# Castle Combe Apr 2003 Pics new ones added



## Wak (May 6, 2002)

http://www.wak-tt.com/ccombe2003/ccombe2003.htm


----------



## thorney (May 15, 2002)

Only so few mate? Unlike you 

Was a good day, sessions is a pain in the arse but I got some good vid of Carlos - them Sportecs look lurrrvely on a TT ;D


----------



## Wak (May 6, 2002)

> Only so few mate? Unlike you
> 
> Was a good day, sessions is a pain in the arse but I got some good vid of Carlos - them Sportecs look lurrrvely on a TT ;D


Getting a bit bored of snapping photos and trying to enjoy the day, got to do some video editing but its soooooo time consuming!  ;D

Sessions are limiting, get stuck with the same group all the time, would have liked to go against some of the hatchbacks.  ;D

R U gonna post the vids somewhere?


----------



## Carlos (May 6, 2002)

> R U gonna post the vids somewhere? Â


I think I'd like to see it first, make sure there are no bits showing me making an arse of myself 

Given that I am a paying customer ;D :


----------



## paulb (May 6, 2002)

Does anyone have contact details for the 'official' photographer? I forgot to get hold of them.

Ta

Paul


----------



## Wak (May 6, 2002)

> Does anyone have contact details for the 'official' photographer? I forgot to get hold of them.
> 
> Ta
> 
> Paul


www.picman.co.uk


----------



## kmpowell (May 6, 2002)

Great Pics Waheed!! I'm gutted that i missed this one 

Hope you all had fun. Carl the TT looks superb sat on those sportecs. Personally i would make it your sig pic with the rear view, roof up.


----------



## Wak (May 6, 2002)

> Great Pics Waheed!! I'm gutted that i missed this one Â


I'm warning you .....only my wife calls me that and you aint her and I aint sleeping with you!  ;D


----------



## thorney (May 15, 2002)

Report and some piccies here -

http://www.vx220.org.uk/buyers%20guide.htm

(Scroll down)


----------



## scoTTy (May 6, 2002)

I think that's the least pictures I've taken on a track day. Only a dozen or so and most were through the fence so are crap.

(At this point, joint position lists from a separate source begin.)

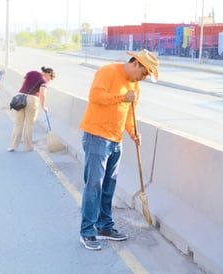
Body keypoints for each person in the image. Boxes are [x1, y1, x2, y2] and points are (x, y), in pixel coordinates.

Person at [79, 49, 159, 250]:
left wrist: (132, 133)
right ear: (136, 64)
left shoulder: (135, 87)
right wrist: (123, 97)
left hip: (116, 141)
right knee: (94, 186)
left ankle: (104, 226)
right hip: (97, 136)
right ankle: (87, 232)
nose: (143, 79)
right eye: (143, 73)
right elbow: (95, 96)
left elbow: (128, 114)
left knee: (108, 186)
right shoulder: (108, 72)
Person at [8, 66, 56, 152]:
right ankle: (28, 147)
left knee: (18, 124)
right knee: (29, 124)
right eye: (50, 78)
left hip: (20, 97)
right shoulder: (44, 81)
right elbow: (42, 94)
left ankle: (13, 146)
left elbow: (23, 84)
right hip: (32, 100)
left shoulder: (31, 73)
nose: (49, 80)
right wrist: (43, 106)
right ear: (48, 74)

Ho hum don't really care as I was having too much fun. I missed my session when I was out with PaulB so jumped in another group which has more variety.

Highlight of the day for me was catching and passing people based on getting the lines right rather than the performance of the car. A bag full of S3's but biggest grin was leaving the M3 behind! ;D

Mucho fun. I can't wait until the next one!


----------



## Wak (May 6, 2002)

new pics added!
http://www.wak-tt.com/ccombe2003/ccombe2003.htm


----------



## DXN (May 18, 2002)

A bit white biased those pics Wak??

Very nice though.
8)
Ta DXN


----------



## Wak (May 6, 2002)

> A bit white biased those pics Wak??
> 
> Very nice though.
> 8)
> Ta DXN


I had to buy them....do you think I'm gonna buy pics of someone elses car?  ;D


----------